→ **WORK INSTRUCTIONS**:
Given the listing that follows, report all lines in which the string "tqdm" occurs.

→ **MATERIAL SHOWN**:
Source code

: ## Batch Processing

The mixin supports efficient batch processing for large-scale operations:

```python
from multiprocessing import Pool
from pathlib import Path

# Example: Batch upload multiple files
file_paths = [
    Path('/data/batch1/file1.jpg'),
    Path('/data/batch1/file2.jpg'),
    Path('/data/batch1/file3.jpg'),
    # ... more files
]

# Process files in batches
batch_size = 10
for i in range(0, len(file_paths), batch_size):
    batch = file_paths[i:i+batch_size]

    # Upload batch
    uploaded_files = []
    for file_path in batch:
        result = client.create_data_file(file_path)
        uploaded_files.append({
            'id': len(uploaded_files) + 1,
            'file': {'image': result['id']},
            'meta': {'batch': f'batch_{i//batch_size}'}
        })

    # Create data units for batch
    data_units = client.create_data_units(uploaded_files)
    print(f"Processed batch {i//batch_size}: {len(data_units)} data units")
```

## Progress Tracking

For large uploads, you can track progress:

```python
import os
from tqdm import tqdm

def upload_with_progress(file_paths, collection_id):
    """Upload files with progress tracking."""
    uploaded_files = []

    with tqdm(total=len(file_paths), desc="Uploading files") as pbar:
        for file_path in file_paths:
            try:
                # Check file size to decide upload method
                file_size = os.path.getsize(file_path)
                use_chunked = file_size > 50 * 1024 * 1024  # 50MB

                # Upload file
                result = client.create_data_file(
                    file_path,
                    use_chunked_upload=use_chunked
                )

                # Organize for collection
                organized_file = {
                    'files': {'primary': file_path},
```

→ **ANSWER TO THIS EXERCISE**:
from tqdm import tqdm
    with tqdm(total=len(file_paths), desc="Uploading files") as pbar:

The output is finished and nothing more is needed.